O art. 12 é um roteiro de investigação e proteção após o registro da ocorrência.
Primeiro, a autoridade deve ouvir a ofendida, lavrar o boletim e tomar a representação a termo, se ela for apresentada. Depois, deve preservar e produzir elementos que esclareçam o fato: colher provas, providenciar exame de corpo de delito e outros exames, ouvir agressor e testemunhas e identificar o agressor, juntando antecedentes e informações relevantes.
O prazo que merece atenção
Se a mulher pedir medida protetiva de urgência, a autoridade policial deve remeter em 48 horas expediente separado ao juiz.
Esse pedido precisa conter qualificação da ofendida e do agressor, nome e idade dos dependentes, descrição sucinta do fato e medidas solicitadas. Também deve informar se a ofendida é pessoa com deficiência e se a violência causou ou agravou deficiência.

• [Entradas de dados salvas]:
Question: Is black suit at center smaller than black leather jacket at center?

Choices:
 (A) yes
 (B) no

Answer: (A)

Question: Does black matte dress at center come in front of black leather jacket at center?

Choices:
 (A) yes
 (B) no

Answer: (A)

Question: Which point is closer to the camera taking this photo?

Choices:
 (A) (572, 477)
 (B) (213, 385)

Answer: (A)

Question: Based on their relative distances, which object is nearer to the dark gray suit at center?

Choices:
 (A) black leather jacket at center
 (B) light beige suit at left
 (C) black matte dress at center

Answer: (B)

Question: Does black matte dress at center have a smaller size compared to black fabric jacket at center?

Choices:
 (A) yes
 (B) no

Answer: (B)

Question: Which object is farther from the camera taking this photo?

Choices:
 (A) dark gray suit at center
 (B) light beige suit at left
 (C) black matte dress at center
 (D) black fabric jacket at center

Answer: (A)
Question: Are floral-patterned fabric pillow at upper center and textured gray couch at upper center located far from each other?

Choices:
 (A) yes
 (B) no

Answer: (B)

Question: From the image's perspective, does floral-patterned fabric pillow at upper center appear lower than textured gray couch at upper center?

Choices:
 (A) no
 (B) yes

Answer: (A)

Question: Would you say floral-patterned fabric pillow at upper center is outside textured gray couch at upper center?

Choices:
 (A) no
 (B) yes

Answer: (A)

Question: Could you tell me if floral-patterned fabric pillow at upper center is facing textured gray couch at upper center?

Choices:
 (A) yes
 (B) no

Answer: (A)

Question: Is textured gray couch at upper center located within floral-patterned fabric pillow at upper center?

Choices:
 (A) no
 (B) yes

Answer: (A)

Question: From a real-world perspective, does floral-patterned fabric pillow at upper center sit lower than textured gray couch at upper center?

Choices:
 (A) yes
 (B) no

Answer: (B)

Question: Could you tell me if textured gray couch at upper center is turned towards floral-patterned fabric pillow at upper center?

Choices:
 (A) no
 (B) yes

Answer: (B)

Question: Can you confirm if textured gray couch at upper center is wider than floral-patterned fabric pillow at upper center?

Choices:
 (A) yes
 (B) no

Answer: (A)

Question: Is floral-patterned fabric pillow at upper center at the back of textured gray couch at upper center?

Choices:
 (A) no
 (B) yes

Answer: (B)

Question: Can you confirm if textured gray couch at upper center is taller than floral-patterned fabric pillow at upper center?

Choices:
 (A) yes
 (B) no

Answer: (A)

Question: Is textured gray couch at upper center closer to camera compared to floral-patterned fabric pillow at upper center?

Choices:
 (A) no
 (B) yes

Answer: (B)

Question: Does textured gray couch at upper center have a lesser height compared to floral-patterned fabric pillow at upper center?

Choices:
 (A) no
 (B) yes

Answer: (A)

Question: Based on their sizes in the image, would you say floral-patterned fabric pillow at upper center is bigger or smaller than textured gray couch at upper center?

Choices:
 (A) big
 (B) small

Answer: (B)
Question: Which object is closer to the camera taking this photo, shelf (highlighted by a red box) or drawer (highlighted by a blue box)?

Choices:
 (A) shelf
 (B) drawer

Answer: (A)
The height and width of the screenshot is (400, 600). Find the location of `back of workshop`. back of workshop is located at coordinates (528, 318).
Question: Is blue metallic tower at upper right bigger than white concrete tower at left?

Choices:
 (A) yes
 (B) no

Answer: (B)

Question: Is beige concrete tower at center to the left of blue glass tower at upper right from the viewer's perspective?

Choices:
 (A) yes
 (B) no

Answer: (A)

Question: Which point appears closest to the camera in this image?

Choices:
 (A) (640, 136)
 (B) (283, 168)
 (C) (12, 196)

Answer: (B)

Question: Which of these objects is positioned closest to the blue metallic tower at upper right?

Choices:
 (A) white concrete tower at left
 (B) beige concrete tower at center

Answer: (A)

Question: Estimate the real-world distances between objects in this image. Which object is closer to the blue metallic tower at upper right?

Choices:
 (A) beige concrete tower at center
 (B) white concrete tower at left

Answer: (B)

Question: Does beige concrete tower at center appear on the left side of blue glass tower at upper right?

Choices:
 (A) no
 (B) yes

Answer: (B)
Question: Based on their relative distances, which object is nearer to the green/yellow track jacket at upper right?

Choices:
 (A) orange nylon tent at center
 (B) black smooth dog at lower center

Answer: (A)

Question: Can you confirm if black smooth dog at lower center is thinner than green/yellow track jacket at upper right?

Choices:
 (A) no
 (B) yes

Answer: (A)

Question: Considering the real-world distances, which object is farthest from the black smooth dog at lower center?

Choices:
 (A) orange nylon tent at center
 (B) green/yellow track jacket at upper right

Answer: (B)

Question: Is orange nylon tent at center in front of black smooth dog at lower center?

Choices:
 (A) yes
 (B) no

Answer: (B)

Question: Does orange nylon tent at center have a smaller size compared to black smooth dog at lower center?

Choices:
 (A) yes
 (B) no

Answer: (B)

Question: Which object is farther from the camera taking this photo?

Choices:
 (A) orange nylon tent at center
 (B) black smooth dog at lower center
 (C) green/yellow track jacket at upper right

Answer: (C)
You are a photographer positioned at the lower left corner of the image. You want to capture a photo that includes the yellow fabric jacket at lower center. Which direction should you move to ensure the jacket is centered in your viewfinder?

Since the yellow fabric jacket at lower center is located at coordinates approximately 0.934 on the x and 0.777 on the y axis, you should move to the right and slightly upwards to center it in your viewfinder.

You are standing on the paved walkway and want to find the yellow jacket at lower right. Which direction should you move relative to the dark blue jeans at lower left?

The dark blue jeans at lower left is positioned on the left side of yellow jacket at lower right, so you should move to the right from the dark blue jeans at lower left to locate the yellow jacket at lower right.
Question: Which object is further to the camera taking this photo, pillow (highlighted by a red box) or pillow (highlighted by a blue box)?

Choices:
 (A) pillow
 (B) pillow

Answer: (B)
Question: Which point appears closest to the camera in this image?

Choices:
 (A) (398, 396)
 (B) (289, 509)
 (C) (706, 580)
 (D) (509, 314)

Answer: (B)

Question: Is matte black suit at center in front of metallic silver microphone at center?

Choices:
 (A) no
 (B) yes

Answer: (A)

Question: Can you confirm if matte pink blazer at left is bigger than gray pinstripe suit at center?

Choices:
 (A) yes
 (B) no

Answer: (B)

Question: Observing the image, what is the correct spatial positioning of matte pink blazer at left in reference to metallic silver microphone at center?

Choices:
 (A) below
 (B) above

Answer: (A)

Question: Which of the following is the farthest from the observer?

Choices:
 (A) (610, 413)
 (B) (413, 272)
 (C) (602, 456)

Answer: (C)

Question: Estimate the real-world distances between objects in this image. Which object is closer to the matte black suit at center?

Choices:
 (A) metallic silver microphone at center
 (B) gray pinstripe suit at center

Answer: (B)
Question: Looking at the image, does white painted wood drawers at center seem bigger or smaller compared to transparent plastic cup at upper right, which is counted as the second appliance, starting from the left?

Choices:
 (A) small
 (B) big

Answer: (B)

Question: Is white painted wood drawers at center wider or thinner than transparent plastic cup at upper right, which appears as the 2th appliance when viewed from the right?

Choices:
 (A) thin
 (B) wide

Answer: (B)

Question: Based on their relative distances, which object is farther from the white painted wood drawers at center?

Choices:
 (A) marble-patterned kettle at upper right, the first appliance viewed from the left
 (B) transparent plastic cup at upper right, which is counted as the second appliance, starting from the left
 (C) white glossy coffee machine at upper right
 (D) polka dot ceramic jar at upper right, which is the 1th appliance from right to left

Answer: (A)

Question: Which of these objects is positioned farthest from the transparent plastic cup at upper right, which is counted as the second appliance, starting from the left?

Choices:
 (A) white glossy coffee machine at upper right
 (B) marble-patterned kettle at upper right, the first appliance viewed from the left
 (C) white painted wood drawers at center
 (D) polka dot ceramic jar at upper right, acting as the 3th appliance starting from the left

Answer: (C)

• [TAREFAS OBRIGATÓRIAS]:
[A] No texto sobre o art. 12, por que a autoridade deve colher provas, providenciar exames, ouvir o agressor e as testemunhas e identificar o agressor? Responda em uma a três frases.
[B] Escreva a continuação do texto sobre o art. 12 a partir da última frase apresentada.
As linhas são um material independente do texto sobre o art. 12.

• [RESPOSTAS]:
[A] Essas providências servem para preservar e produzir elementos que esclareçam o fato. O texto as coloca na etapa seguinte a ouvir a ofendida, lavrar o boletim e tomar a representação a termo.

[B]
Armas de fogo
A polícia deve verificar se o agressor possui registro de posse ou porte de arma. Havendo registro, a informação vai para os autos e a ocorrência deve ser comunicada à instituição responsável pelo registro ou porte.
Prova médica
Laudos e prontuários fornecidos por hospitais e postos de saúde são admitidos como meios de prova. Isso é importante porque o atendimento médico pode produzir documentação relevante para o caso.
O segredo para aprender o artigo é enxergar três trilhas paralelas: proteger, investigar e documentar.